London Loop – sections 20, 21

Ela and I squeezed in two more legs of the London Loop just before Season 2 of Lockdown started streaming across England. We had to limit our walk to two people because of the two-household rule. This walk started at Chigwell and went to Harold Wood via Havering-atte Bower. All were new to me.

It’s no longer surprising but Chigwell tube station quickly yielded to rolling fields and farmland. This was one of the most rural sections of the whole Loop. Hainault Forest, a Site of Special Scientific Interest, was especially beautiful.

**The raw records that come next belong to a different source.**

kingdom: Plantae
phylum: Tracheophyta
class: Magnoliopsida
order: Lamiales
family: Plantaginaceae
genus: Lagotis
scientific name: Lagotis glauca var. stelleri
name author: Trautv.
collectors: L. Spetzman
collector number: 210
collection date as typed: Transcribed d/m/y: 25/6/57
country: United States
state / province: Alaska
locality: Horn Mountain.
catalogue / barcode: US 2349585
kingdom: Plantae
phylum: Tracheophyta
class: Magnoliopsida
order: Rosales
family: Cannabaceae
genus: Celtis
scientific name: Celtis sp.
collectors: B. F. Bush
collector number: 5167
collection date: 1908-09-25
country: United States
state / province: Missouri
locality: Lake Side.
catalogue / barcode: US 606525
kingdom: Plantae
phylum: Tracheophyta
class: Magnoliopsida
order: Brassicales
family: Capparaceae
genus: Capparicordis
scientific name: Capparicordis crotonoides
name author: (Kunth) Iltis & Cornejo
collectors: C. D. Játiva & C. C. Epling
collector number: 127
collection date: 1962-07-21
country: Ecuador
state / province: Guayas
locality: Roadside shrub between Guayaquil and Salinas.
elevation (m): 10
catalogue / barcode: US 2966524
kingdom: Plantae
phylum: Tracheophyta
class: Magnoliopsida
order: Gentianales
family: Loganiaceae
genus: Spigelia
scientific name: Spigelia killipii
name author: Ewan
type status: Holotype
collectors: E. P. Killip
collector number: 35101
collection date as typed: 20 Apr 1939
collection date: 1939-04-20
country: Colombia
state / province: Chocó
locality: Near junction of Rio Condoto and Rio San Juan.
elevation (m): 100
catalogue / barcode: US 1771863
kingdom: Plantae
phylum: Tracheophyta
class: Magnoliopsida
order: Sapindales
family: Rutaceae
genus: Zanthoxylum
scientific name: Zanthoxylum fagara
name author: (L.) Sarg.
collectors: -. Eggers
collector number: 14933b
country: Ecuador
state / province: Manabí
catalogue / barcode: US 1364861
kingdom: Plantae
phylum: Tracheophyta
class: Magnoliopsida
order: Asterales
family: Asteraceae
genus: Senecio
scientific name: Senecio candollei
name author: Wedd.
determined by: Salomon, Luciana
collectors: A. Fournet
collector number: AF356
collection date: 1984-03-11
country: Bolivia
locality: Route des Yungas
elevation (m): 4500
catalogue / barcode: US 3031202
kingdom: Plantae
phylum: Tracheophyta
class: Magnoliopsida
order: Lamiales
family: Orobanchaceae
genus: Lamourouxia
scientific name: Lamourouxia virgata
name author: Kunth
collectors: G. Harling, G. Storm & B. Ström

As if the ancient woodland in the forest weren’t alluring enough, there was an adventure woodland trail. It consisted of a series of balancing ropes and bridges completing a circuit suspended between trees. It was a bit like Go Ape but about a metre off the ground with no harnesses required. This was too tempting to ignore and we spent some time completing the course, some of which was quite challenging.

Being mostly in open country, the walk served up a few ploughed fields. We managed to traverse one without any mishaps. However, a later narrow waterlogged path, flanked by bushes on one side and barbed wire on the other, turned out to be a bit trickier. The path was too deep for my customary trainers and I started skirting my way along the hedge. Ela was braver. She decided to “go for it”, alas, on the barbed wire side. A couple of footsteps later she was hanging off the barbed wire partly submerged in mud. I crossed to disentangle her and, having freed her, I slipped in the mud. As the muddy water rushed into my shoes, I reached out to Ela and she lost her footing again and had another dip! It was slapstick comedy. We were like kids splashing around in the mud but we were laughing.

Having composed ourselves and checked for damage (only a few scratches), we still had the 15-metre muddy path to cross. Our shoes and socks were soaked. So we walked gingerly down the middle of the path, making sure there would be no further falls and not caring about our feet being submerged in water.

We got across the path without any further damage, took some photos, and squelched on.

Growing in Havering Country Park are giant sequoia trees planted in the 19th century. These are minuscule compared to the ones in Sequoia National Park but are a fine sight in the rich and varied landscape. You also have some outstanding views of the woods and meadows in the Essex countryside.

The quintessentially English-named village Havering-atte-bower was “once the ancient seat of kings and the site of a vast Royal Palace, of which not a stone remains”, according to the TfL guide. The village green is located where the palace once stood.

Having spent far too long enjoying ourselves on the adventure course and in the mud, we wondered whether we could complete the next section to Harold Wood before the light failed us. We erred on the side of adventure and continued.

Fortunately, we made good time and arrived at Harold Wood with light to spare. (Harold Wood probably derives its name from Harold II, who was defeated by William the Conqueror at the Battle of Hastings in 1066.)

Curiously, for the trainspotter, Harold Wood is connected by trains run by TfL Rail – an addition to the Underground and Overground. We had smooth journeys back. I’d be happy if TfL ran all our trains.

Now that we’re in lockdown again, I’m not sure when we’ll be able to continue the London Loop or whether we’ll be able to complete it before the end of the year, as we’d planned. Currently, only essential travel is allowed and I’m not sure travelling to hike counts as essential.